**What this exercise asks:**
A - According to the article on the court's indecency ruling, why did the Circuit Court call the FCC's ban unconstitutionally vague?
B - Pick up the article on the court's indecency ruling after its final sentence and continue writing it.

**Excerpt:**
----------------------------------------
Reacting to a Supreme Court order to take a new look at “indecency” on radio and TV, the Second Circuit Court suggested on Tuesday that constitutional law on free speech may need to be updated for the Digital Age, especially now that  “new offensive and indecent words are invented every day.”  Even so, applying First Amendment doctrine as it now exists, the three-judge panel struck down the Federal Communications Commission’s ban on the day and evening broadcast of even single “fleeting expletives.”  If the Obama Administration plans to continue defending the ban, the case could be on its way back to the Supreme Court.

In a 32-page opinion that makes liberal use of the actual four-letter versions of the  “F-Word” and “S-Word” and variations of them, the Circuit Court said the FCC’s six-year-old ban is unconstitutionally vague, because it is littered with exceptions that make it unclear to broadcasters what is allowed and what is not.  The case is Fox Television Stations, et al., v. FCC (lead Circuit Court docket is 06-1760).  With “massive fines” and free speech rights vitally at stake, the Court said, the broadcast industry is taking the option of censoring itself — including its news programs — to avoid violating the policy.
----------------------------------------
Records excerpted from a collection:
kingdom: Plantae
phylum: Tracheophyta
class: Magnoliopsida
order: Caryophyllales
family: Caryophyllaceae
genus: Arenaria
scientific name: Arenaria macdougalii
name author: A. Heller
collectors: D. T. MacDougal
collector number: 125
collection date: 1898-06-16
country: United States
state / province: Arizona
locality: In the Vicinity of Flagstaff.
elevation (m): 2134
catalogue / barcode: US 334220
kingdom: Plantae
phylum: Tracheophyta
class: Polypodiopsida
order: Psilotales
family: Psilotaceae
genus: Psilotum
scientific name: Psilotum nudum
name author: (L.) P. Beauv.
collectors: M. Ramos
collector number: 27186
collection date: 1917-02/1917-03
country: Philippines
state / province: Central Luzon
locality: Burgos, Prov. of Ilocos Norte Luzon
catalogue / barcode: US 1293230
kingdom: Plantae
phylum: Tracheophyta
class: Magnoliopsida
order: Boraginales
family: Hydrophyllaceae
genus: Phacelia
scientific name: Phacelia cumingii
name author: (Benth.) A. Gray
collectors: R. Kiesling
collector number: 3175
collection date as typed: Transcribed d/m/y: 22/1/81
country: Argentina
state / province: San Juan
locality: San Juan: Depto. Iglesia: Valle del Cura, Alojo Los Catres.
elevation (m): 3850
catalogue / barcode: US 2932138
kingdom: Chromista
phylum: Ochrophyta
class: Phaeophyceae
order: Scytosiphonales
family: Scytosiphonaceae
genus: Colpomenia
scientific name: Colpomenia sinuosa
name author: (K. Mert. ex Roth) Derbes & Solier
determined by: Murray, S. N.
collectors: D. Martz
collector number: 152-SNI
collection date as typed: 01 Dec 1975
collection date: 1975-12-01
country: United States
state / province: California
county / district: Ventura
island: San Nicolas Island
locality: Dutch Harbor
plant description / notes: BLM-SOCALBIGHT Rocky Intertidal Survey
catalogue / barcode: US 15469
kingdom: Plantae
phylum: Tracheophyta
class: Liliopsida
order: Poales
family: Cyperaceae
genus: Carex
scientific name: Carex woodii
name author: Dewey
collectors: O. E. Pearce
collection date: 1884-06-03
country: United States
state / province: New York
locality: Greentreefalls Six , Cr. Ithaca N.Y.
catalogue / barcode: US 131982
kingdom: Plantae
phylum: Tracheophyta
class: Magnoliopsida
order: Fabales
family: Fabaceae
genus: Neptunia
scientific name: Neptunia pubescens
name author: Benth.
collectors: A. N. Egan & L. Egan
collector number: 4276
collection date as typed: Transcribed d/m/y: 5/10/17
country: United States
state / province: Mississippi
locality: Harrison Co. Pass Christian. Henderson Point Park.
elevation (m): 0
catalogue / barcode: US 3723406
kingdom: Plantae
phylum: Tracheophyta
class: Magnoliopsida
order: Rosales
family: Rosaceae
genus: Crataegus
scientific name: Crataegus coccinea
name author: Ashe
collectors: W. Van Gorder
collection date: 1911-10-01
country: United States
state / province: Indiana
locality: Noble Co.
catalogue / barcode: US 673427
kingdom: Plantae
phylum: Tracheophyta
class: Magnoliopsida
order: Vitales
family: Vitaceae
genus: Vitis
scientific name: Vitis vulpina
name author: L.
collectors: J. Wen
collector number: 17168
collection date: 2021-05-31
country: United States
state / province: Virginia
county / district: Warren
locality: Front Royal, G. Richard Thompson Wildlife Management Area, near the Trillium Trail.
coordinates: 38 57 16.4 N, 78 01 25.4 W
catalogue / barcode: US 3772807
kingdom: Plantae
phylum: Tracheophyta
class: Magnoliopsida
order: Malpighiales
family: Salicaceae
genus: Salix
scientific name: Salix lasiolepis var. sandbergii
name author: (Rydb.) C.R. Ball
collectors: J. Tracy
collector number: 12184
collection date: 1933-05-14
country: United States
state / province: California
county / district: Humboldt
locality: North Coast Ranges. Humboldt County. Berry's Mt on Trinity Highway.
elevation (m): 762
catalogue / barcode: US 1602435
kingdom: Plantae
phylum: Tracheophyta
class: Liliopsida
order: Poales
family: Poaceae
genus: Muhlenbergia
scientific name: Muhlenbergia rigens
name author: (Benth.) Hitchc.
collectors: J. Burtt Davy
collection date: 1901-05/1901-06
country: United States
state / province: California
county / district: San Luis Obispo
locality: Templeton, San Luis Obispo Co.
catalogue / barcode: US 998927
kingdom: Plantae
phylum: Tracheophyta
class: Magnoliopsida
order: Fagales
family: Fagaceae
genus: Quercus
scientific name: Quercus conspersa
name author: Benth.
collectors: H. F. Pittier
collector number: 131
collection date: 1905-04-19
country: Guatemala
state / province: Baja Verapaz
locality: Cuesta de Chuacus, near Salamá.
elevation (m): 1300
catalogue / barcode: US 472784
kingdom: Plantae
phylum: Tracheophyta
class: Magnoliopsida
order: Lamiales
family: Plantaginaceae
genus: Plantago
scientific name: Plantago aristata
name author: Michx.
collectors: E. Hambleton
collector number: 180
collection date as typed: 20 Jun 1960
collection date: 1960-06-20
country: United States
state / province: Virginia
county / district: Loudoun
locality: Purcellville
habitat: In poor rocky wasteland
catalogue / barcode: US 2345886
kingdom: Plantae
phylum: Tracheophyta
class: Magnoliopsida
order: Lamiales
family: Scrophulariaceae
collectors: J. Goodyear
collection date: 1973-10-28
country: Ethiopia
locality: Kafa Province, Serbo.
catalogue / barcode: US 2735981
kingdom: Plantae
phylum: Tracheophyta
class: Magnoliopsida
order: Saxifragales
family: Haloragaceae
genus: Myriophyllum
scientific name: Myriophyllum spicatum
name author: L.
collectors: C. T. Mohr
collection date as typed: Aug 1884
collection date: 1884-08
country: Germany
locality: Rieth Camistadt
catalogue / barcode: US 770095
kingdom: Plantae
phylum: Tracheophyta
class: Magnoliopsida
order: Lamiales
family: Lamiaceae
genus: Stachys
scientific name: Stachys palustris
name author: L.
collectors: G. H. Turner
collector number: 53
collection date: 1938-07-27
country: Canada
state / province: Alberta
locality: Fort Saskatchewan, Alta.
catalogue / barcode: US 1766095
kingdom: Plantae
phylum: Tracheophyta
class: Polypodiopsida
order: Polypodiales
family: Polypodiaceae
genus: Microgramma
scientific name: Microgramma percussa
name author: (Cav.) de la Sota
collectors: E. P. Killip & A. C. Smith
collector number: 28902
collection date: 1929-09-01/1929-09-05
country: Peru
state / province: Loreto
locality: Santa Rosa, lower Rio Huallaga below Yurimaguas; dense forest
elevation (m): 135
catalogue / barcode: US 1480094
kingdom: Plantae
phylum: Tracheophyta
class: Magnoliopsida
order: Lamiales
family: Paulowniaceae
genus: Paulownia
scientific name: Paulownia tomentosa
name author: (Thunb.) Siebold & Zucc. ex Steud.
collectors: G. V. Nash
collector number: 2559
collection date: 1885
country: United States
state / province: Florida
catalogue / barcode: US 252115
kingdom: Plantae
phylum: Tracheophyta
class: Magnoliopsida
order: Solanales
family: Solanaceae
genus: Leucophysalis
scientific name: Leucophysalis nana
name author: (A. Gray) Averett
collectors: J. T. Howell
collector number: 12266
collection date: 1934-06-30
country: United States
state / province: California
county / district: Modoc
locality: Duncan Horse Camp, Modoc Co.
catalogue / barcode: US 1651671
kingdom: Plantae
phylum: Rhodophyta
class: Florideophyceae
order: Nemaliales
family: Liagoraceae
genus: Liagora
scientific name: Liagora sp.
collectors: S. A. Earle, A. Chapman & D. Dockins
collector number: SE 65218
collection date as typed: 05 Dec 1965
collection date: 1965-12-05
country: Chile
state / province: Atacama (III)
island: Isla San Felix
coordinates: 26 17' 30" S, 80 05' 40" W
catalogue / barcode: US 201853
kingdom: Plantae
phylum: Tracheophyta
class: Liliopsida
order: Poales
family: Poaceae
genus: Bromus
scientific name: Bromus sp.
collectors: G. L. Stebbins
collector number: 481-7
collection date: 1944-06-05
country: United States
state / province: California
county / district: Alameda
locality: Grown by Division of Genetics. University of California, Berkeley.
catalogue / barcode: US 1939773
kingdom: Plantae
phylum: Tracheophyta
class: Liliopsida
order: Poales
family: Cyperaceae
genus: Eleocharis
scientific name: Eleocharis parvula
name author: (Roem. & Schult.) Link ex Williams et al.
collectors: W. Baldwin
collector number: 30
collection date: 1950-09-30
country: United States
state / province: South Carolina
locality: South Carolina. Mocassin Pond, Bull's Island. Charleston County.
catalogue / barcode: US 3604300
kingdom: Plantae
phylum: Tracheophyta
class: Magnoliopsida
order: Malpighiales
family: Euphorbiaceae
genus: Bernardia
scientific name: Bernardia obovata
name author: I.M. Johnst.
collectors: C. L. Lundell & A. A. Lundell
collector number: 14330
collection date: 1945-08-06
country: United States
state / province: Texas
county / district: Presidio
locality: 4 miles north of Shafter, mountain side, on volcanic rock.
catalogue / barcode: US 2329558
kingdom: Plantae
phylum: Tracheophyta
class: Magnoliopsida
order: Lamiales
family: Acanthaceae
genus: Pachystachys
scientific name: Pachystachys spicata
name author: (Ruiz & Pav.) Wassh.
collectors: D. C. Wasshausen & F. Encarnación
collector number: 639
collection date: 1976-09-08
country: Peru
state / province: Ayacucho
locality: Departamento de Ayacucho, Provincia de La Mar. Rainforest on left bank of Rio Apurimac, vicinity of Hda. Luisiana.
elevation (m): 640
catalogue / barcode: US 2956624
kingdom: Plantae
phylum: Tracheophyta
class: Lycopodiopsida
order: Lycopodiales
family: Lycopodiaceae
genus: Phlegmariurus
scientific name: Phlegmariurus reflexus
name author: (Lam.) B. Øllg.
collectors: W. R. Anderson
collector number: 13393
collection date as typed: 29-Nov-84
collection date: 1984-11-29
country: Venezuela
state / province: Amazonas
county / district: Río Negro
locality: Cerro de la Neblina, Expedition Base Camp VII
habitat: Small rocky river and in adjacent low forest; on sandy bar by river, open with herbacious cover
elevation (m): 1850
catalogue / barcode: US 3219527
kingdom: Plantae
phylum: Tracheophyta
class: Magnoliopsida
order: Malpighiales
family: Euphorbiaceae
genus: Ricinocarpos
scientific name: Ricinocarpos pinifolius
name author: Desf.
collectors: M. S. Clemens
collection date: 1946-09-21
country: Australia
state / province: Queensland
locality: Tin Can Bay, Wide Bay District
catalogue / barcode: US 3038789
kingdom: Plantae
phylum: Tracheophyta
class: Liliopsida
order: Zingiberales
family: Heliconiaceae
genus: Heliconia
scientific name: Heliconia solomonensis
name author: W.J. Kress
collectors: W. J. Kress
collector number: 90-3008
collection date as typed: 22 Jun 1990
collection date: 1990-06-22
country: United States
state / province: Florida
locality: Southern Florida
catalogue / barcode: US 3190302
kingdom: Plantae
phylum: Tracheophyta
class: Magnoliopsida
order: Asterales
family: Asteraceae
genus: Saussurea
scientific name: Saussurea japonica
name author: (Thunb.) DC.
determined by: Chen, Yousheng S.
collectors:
----------------------------------------
**The responses:**
A - The ban is littered with exceptions that make it unclear to broadcasters what is allowed and what is not.

B -
The Circuit Court looked back, quite skeptically, at the Supreme Court’s 1978 Supreme Court ruling that first upheld FCC authority to regulate “indecent” radio or TV broadcasts (FCC v. Pacifica Foundation), and noted that broadcasters and the FCC are still in dispute about just how much authority the Commission has under that ruling.   But the Circuit Court said it need not resolve that dispute, since it found that the current policy adopted in 2005 simply fails a traditional First Amendment test for vagueness.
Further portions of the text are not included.